本文旨在通过梳理认知障碍友好社区的政策演进和优良证据,为读者呈现认知障碍友好社区政策的发展样貌。在此基础上,从史密斯政策执行模型的理论框架出发,分析各方认知障碍友好社区政策的独特运行逻辑,将部分成熟经验与本土国情相结合,最终对本土的认知障碍友好社区政策体系建设提出问题和发展建议。
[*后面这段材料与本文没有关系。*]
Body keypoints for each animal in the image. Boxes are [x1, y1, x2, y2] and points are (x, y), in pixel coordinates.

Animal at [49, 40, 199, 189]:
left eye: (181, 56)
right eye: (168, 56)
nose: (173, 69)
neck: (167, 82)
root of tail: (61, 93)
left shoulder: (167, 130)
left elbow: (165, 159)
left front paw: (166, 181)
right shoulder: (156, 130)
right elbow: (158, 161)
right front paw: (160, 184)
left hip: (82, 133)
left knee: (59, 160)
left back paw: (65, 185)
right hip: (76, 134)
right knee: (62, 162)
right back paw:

本文认为,中国内地的认知障碍友好社区政策仍处在探索发展阶段,应当完善政策体系,制定城乡二元标准;赋能政策执行主体,提高执行主体的服务能力和服务水平,保障政策的可持续发展;赋权目标群体,重视轻度认知障碍患者和照顾者在政策制定、执行和评估过程中的话语参与;改善政策执行环境,建立多元主体合作的利益相关者联盟,共同推进社会和文化层面的认知障碍友好,增进认知障碍患者及其家庭的福祉。

同时,本文也具有一定的局限性。由于认知障碍友好社区政策和实践较多,本文仅挑选部分发展早且较为成熟的国家和地区的政策体系和实践作为分析对象,难以展现认知障碍友好社区政策的发展全貌。此外,史密斯政策执行模型主要从宏观层面分析政策的执行过程,无法对认知障碍友好社区政策的细节进行进一步的分析,也忽视了政策的评估阶段,而这些也是未来对认知障碍友好社区政策的进一步分析方向。